PROBLEM REQUIREMENTS: Give the listing again exactly, omitting its images.

THE INPUT:
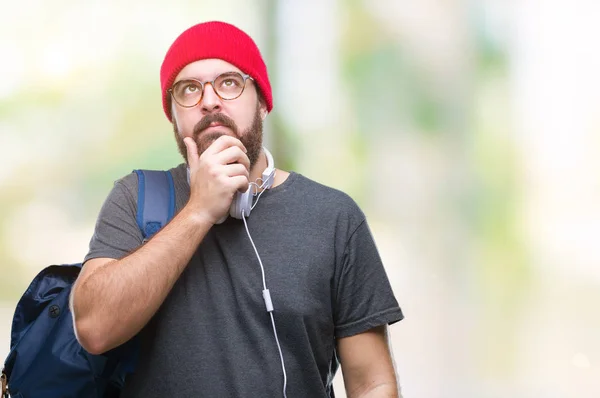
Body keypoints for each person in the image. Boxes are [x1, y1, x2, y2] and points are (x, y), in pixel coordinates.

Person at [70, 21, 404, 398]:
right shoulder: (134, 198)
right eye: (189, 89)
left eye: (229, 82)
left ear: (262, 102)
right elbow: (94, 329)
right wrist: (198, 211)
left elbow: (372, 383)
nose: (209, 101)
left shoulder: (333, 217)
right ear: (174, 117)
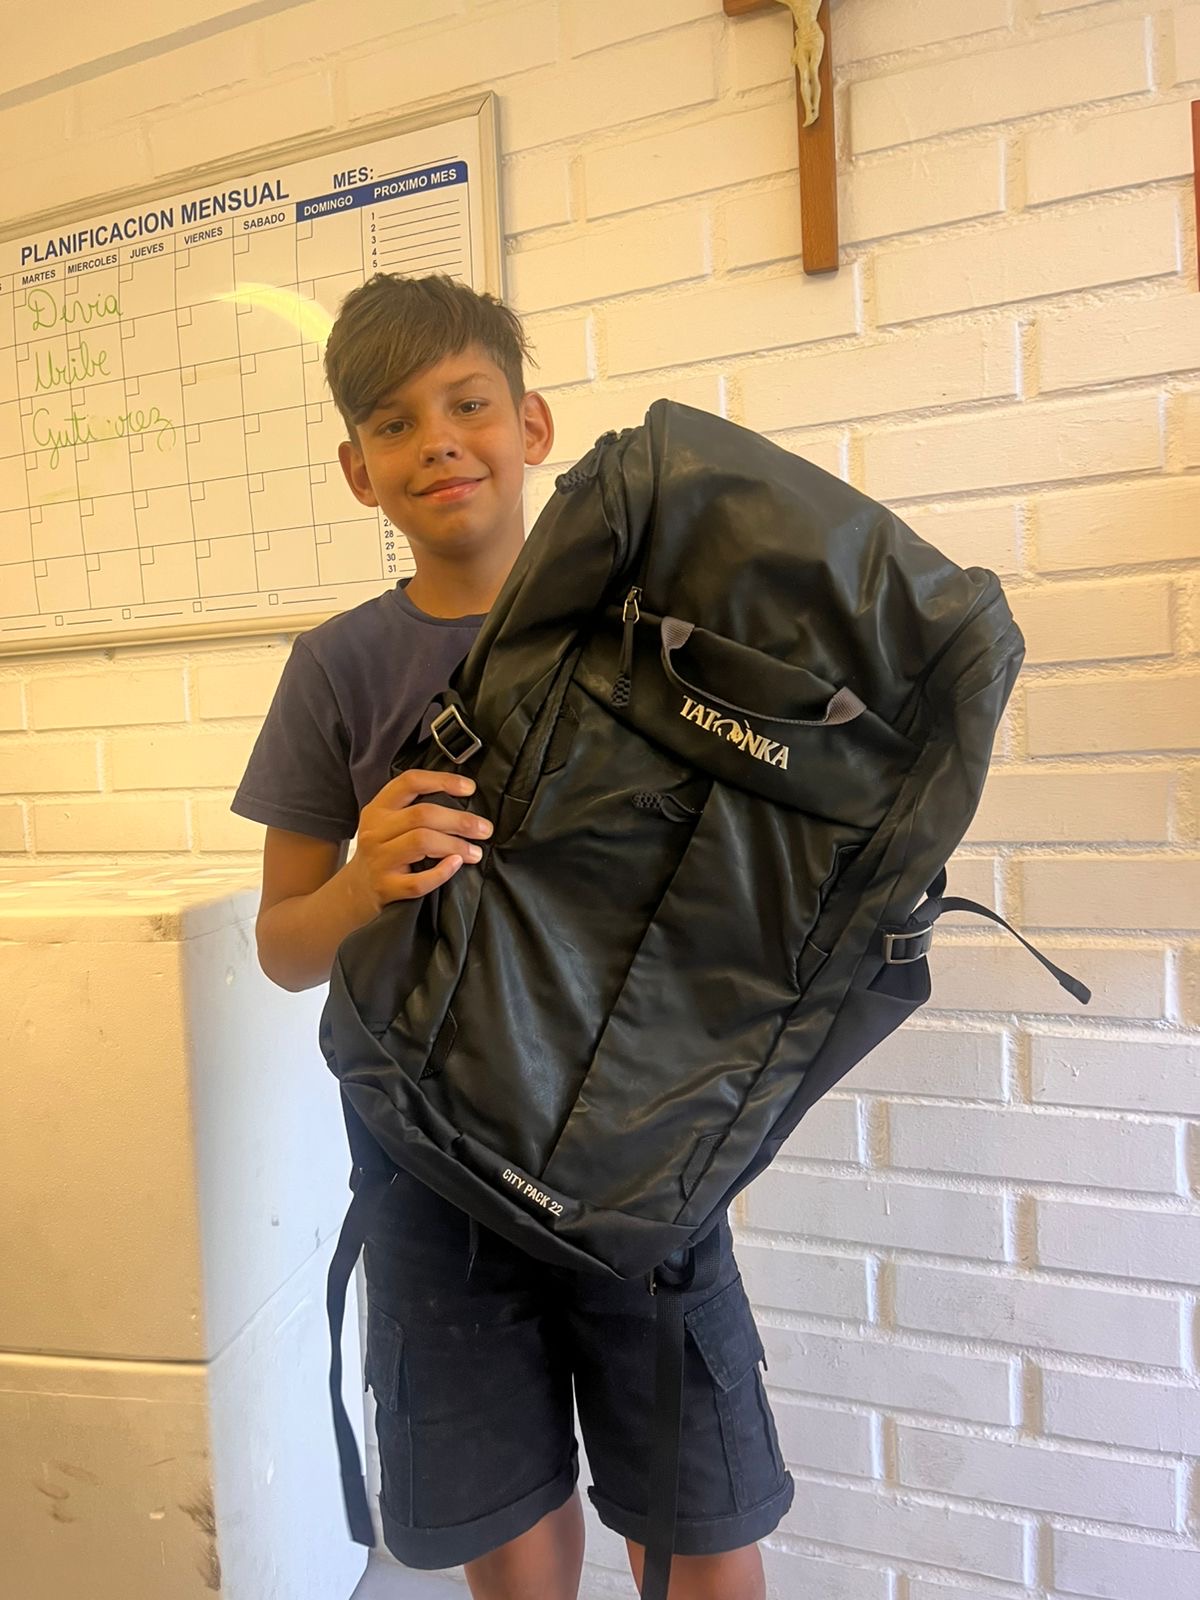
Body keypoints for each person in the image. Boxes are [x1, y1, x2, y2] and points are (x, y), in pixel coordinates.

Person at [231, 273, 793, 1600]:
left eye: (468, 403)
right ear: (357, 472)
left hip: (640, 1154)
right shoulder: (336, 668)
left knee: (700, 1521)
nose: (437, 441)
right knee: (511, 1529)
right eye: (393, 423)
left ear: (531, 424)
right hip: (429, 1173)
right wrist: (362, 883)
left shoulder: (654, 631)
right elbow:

ANSWER BELOW:
Body keypoints for each person in the image. Boxes are [x1, y1, x2, y2] and points are (x, y), in pixel coordinates.

Person at [70, 21, 404, 398]:
right shoulder: (134, 198)
right eye: (189, 89)
left eye: (229, 82)
left ear: (262, 102)
right elbow: (94, 329)
right wrist: (198, 211)
left elbow: (372, 383)
nose: (209, 101)
left shoulder: (333, 217)
right ear: (174, 117)
Body keypoints for each person in the image. Boxes are [x1, y1, x2, y2] and points are (x, y), in pixel coordinates.

Person at [231, 273, 793, 1600]:
left eye: (468, 403)
right ear: (357, 472)
left hip: (640, 1154)
right shoulder: (336, 668)
left knee: (700, 1521)
nose: (437, 441)
right knee: (511, 1529)
right eye: (393, 423)
left ear: (531, 424)
right hip: (429, 1173)
right wrist: (362, 883)
left shoulder: (654, 631)
right elbow:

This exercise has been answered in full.